Phil sollicitait déjà deux binômes en tenue pour l’accompagner sur les lieux car la circulation serait certainement à régler et les témoins à interroger… Il fit également appel au spécialiste des accidents de la route pour prendre des photos, effectuer les marquages au sol, relever les mesures et ainsi, déterminer la scène, les circonstances de l’accident et le lieu d’impact.

Les trois véhicules, deux aux couleurs de la Police Nationale et un banalisé, gyrophare en action, quittèrent la rue Théodore Le Hars, traversèrent une partie de la ville, calme à cette heure, en direction de la route de Douarnenez…

Lorsqu’ils arrivèrent sur place, le SMUR prenait déjà en charge la femme en état de choc ; son époux, bien qu’indemne, avait l’air abattu… L’avant de la voiture se trouvait dans le jardin et l’arrière sur le trottoir ; le côté passager avant avait pris le pilier d’entrée qui tenait le portail.

Un binôme prit aussitôt en main la circulation pour la sécurité des personnes présentes sur la voie publique où un attroupement s’était formé ; un autre recensait l’identité des témoins tandis que Phil et François se dirigeaient vers l’autre véhicule, distant de plus d’une centaine de mètres.

Une BMW X6 assez récente était encastrée dans le mur de clôture d’un jardin. Les airbags avant avaient bien fonctionné, pas de trace de sang ; effectivement, le ou les occupants avaient disparu, comme volatilisés !

La plaque mentionnait le 56, cependant, depuis les nouvelles directives de mai 2009, il n’était plus obligatoire d’immatriculer son véhicule dans son département de résidence. C’est de cette manière que sur les plaques des automobiles, le département de la Corse est devenu le plus utilisé alors que c’est la plus petite région administrative de France en termes de population.

Phil interrogea le fichier des voitures volées et constata, sans surprise, qu’elle y figurait… Ceci expliquait en partie la disparition du conducteur.

Phil demanda au commissariat de dérouter les équipes chargées de la surveillance de nuit afin que celles-ci concentrent leurs patrouilles autour du lieu de l’accident et puissent interroger tous les éventuels piétons rencontrés…

Hélas, aucun d’entre eux ne put donner le nombre d’occupants de cette voiture ni une quelconque indication, puisqu’il n’y avait pas de témoin oculaire de l’accident. Certaines personnes présentes se trouvaient là alertées par le bruit ; d’autres s’étaient arrêtées par curiosité ou pour porter secours si besoin. On pouvait penser que le conducteur s’était enfui à pied ou avait été récupéré par un autre véhicule…

Phil et François revinrent vers l’auteur de l’appel, au moment où l’ambulance démarrait. Ce dernier avait été rassuré par l’urgentiste et son équipe sur l’état de santé de son épouse. Il avait soixante-dix ans environ et ils étaient tous deux retraités. Ils venaient de quitter le domicile de l’un de leurs enfants, situé au centre-ville de Quimper où ils avaient dîné, et rentraient chez eux à Plonéis.

Il était incapable de dire si le conducteur qui venait en face était un homme ou une femme et s’il avait des passagers. Il avait en effet été aveuglé par ses phares, ce que comprenait parfaitement François.

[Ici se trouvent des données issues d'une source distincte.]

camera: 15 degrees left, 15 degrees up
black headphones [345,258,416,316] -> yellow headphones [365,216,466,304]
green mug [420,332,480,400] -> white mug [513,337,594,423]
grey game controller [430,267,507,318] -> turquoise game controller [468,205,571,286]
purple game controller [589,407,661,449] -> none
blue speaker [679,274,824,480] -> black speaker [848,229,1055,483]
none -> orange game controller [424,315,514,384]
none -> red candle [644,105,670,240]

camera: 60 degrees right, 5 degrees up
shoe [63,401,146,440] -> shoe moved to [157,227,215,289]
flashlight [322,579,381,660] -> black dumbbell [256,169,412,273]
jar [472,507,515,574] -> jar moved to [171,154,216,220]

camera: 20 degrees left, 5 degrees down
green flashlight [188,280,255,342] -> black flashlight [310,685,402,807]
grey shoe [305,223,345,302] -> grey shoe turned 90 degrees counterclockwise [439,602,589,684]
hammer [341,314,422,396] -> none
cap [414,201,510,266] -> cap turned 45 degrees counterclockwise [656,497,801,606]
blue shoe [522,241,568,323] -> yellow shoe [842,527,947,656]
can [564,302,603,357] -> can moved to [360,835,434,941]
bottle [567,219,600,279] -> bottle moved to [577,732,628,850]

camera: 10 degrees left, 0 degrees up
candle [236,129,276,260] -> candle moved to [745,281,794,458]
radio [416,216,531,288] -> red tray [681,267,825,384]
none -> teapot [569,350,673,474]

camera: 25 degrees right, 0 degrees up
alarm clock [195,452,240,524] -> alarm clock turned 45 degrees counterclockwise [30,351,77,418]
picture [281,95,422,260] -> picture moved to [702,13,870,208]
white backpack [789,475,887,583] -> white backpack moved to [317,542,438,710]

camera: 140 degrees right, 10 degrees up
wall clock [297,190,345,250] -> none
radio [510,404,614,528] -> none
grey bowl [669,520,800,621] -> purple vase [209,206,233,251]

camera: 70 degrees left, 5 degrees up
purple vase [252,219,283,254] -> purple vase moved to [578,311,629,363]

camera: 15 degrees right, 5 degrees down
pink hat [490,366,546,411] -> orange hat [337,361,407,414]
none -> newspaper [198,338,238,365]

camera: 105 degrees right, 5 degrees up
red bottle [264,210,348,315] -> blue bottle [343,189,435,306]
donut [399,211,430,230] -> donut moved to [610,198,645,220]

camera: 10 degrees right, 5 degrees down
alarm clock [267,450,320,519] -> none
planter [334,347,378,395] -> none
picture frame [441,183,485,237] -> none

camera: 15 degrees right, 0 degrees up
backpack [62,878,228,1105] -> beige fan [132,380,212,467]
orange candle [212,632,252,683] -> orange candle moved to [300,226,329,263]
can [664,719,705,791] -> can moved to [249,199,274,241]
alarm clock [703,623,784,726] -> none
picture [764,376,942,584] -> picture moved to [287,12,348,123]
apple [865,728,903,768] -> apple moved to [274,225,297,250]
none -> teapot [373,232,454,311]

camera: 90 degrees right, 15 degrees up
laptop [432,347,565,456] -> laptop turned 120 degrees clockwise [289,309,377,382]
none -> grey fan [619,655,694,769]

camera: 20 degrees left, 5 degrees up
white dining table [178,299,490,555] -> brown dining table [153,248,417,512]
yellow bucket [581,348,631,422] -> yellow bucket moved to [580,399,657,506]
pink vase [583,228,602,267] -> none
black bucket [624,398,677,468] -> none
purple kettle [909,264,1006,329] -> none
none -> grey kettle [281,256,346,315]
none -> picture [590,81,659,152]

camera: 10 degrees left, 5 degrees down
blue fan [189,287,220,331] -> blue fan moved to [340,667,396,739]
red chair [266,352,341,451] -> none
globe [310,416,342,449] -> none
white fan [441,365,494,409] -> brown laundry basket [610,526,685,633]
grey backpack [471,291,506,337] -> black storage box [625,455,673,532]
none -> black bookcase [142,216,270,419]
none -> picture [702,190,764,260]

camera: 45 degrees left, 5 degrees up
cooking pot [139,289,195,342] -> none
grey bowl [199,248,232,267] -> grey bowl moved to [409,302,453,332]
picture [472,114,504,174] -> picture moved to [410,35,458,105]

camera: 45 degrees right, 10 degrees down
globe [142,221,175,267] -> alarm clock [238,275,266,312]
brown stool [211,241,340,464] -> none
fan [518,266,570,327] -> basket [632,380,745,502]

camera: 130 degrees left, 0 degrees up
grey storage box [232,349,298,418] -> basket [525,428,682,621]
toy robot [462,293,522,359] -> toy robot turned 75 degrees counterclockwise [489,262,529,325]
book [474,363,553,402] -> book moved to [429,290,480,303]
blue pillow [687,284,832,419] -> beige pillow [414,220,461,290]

Le binôme resta bredouille dans la pêche aux témoignages, aucune des personnes présentes ne pouvant apporter la moindre précision.

Pendant ce temps, Phil avait appelé la société de remorquage pour évacuer la BMW X6, exigeant que le personnel porte des gants, car il serait certainement nécessaire de prélever des indices pour tenter d’identifier le ou les passagers de la voiture au moment de l’accident, si toutefois ces derniers étaient fichés.

Le spécialiste avait pris toutes les photos nécessaires et terminait les relevés. Son marquage au sol à la bombe de peinture lui permettrait également de revenir le lendemain au grand jour pour vérifier précisément si tout ce qu’il allait consigner dans son dossier était bien conforme à la situation.

Les deux véhicules furent enlevés. L’homme, accompagné par un binôme en tenue, put rejoindre son épouse à l’hôpital.

 

*

 

De retour au bureau, Phil et François discutaient avec le spécialiste. Ils se retrouvaient tout de même face à une situation peu banale : deux voitures accidentées, dont l’une sans occupant et volée…

Ils appelèrent les urgences un peu plus tard dans la nuit. La blessée était hors de danger. Simplement victime du coup du lapin et de multiples contusions, après d’autres examens et des soins appropriés, elle devrait pouvoir sortir au bout d’un jour ou deux.

 

Chapitre 2

Lundi 14 avril.

Dès la première heure, la discussion était vive au bureau du patron entre ce dernier, Phil, François et le spécialiste. Alors qu’ils évoquaient les faits et les circonstances de l’accident de la veille, ils reçurent les renseignements demandés sur le vol de la BMW X6. Ils n’étaient pas au bout de leurs surprises : ce véhicule était le fruit d’un violent home-jacking commis à Auray, quelques jours plus tôt.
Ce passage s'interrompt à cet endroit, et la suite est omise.